Last Updated: Friday - 09/24/2010
Week of May 23, 2005
They are silent no more
Women and men tell how abortion impacts their lives
By DEBORAH GYAPONG
Canadian Catholic News
More than 15 women carrying signs that read "I regret my abortion" marched near the front of the annual March for Life in Canada's capital May 12.
The women, who belong to Silent No More, were among almost 6,000 people who took part in the march from Parliament Hill through Ottawa's downtown.
Joining the women was Chantal Wafer of Dunham, Que. She had heard women's testimonies at last year's march and realized God was telling her that he had forgiven her and she must forgive herself.
Carrying a baby, Wafer spoke in French and English about how much she suffered after having an abortion, because she loved children and came from a big family.
At the time she thought she had no other choice. "I had no awareness of the spiritual consequences," she said.
Dale Barr of Cornwall, Ont., spoke of the shame and guilt she experienced after having an abortion at age 16 with her parents' knowledge. "We returned home and we pretended like it never happened," she said.
Barr said she "abandoned the Lord" for the next nine years and drank, smoked, used drugs and led a promiscuous lifestyle.
When she married at age 25, she said the deeply repressed emotions began to surface. She miscarried three times. "I believed I was being punished by God," she said.
Now, she has four children and her family's support to "speak the truth about what abortion does to women."
She found forgiveness when, after receiving prayer at a Lift Jesus Higher conference in Toronto in 1999, one of the ministry leaders announced that there was someone in the room who had had an abortion and God "wants to love you totally and he's healing you."
Men speak up too
Standing with the women were two men-carrying signs saying, "I regret lost fatherhood." Ottawa musician David MacDonald, who led a worship band for the marchers on the steps in front of Centre Block, described how as an actor on Broadway, he helped pay for his girlfriend's abortion, thinking he was being generous and fair.
After the abortion, his girlfriend went into a deep depression, and shortly after that, while touring with the musical Cats, MacDonald said he blew his voice out. "I couldn't talk for three years," he said. "I had to write on a pad."
It was only after a babysitter murdered his 17-month-old nephew that he realized the abortion he'd been involved with "was not that much different from what the babysitter did."
MacDonald found healing in Jesus Christ and is active in Silent No More.

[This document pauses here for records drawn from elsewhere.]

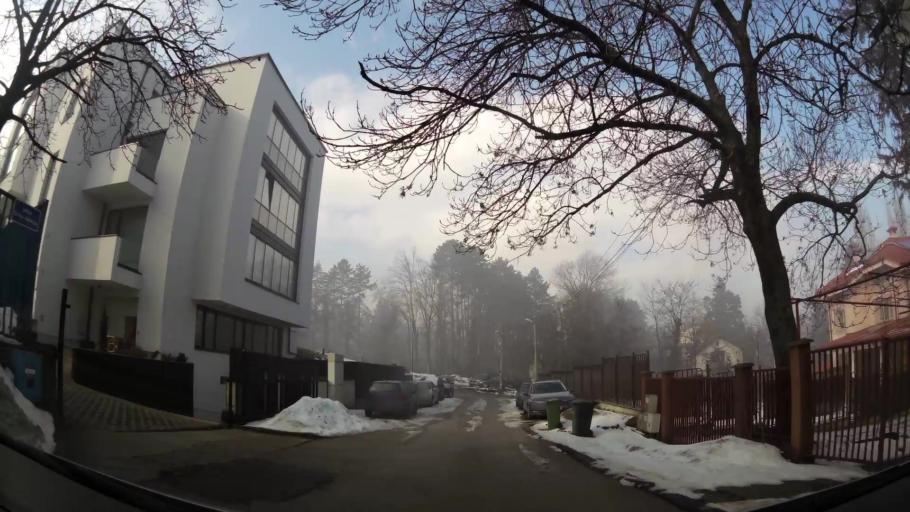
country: BG
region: Sofia-Capital
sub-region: Stolichna Obshtina
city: Sofia
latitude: 42.6510
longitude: 23.2604
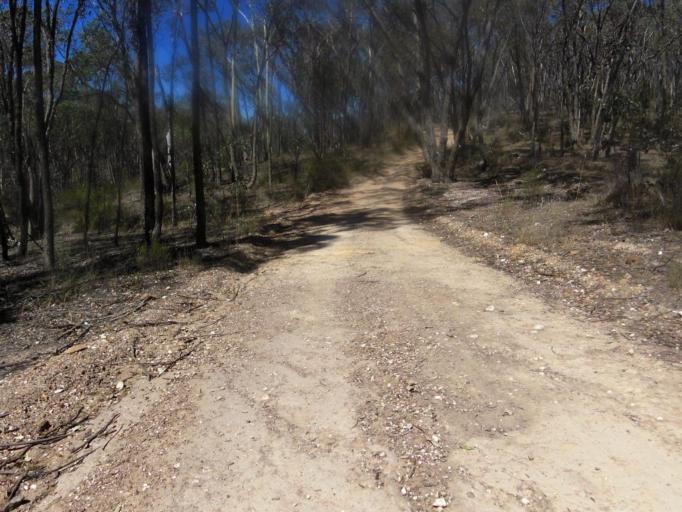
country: AU
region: Victoria
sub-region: Mount Alexander
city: Castlemaine
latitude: -37.0557
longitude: 144.1887
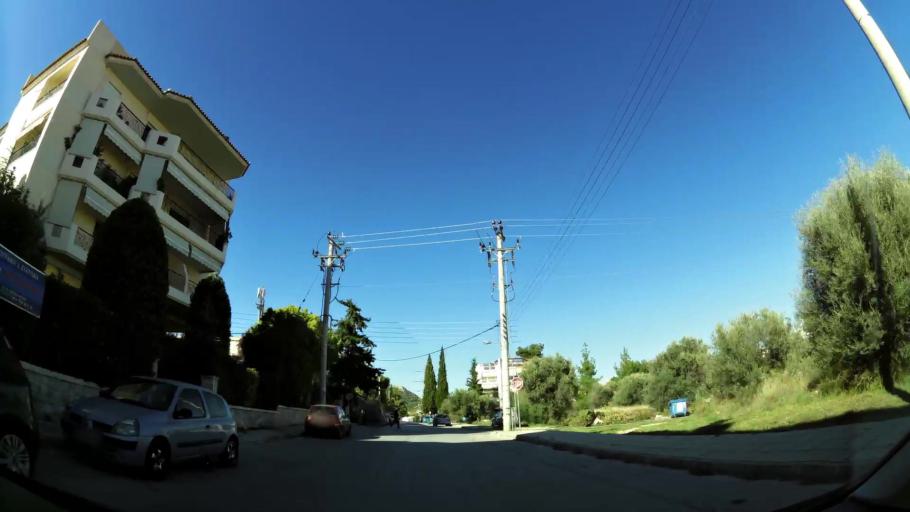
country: GR
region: Attica
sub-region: Nomarchia Anatolikis Attikis
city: Leondarion
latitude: 37.9887
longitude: 23.8488
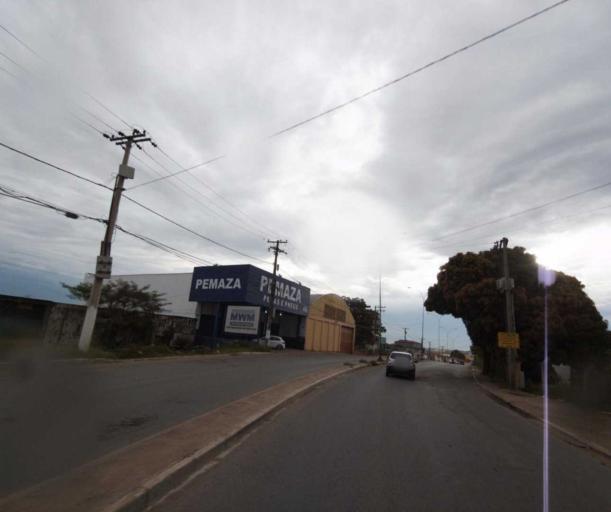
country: BR
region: Mato Grosso
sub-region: Varzea Grande
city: Varzea Grande
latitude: -15.6482
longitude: -56.1435
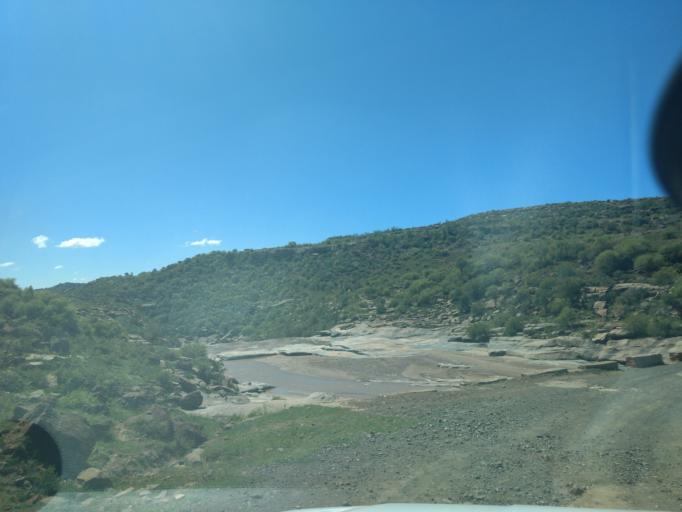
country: LS
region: Maseru
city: Maseru
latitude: -29.4831
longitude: 27.3704
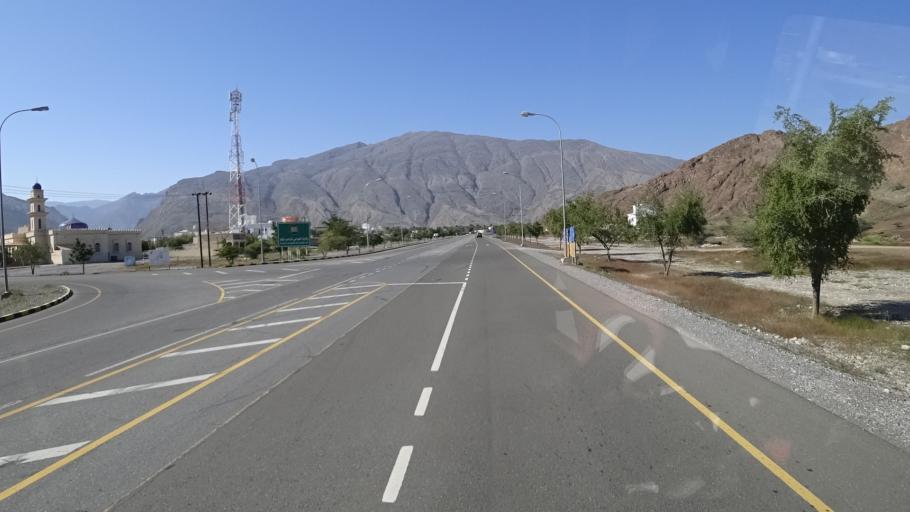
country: OM
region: Al Batinah
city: Bayt al `Awabi
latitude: 23.3177
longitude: 57.5400
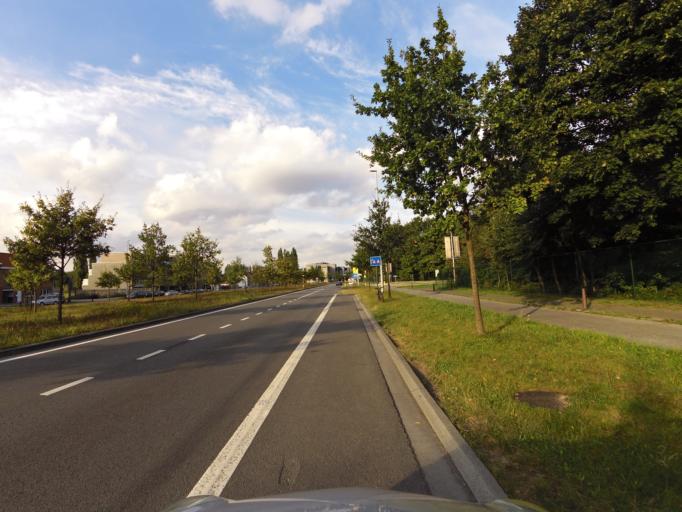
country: BE
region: Flanders
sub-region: Provincie Oost-Vlaanderen
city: Gent
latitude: 51.0109
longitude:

He has written several pro-life songs.
Cardinal Marc Ouellet, archbishop of Quebec, picked up the theme of the spiritual, emotional and physical harm abortion poses to women at a dinner following the march.
Ouellet presented a message on behalf of the Catholic Organization for Life and Family (COLF), which said Canada should listen to the women who are speaking about the suffering abortion has caused them.
"Children are not the only victims" of abortion, he said.
COLF urges Canadians to listen to women who have suffered "post-abortion syndrome" and other forms of emotional, moral and psychological suffering, including "drug and alcohol abuse, destructive relationships, depression, suicidal thoughts-anything to numb their pain."
Ouellet stressed the portion of the COLF's message referring to women's right to know the impact abortion may have on their health, their right to know the state of fetal development, and their right to be provided with other options.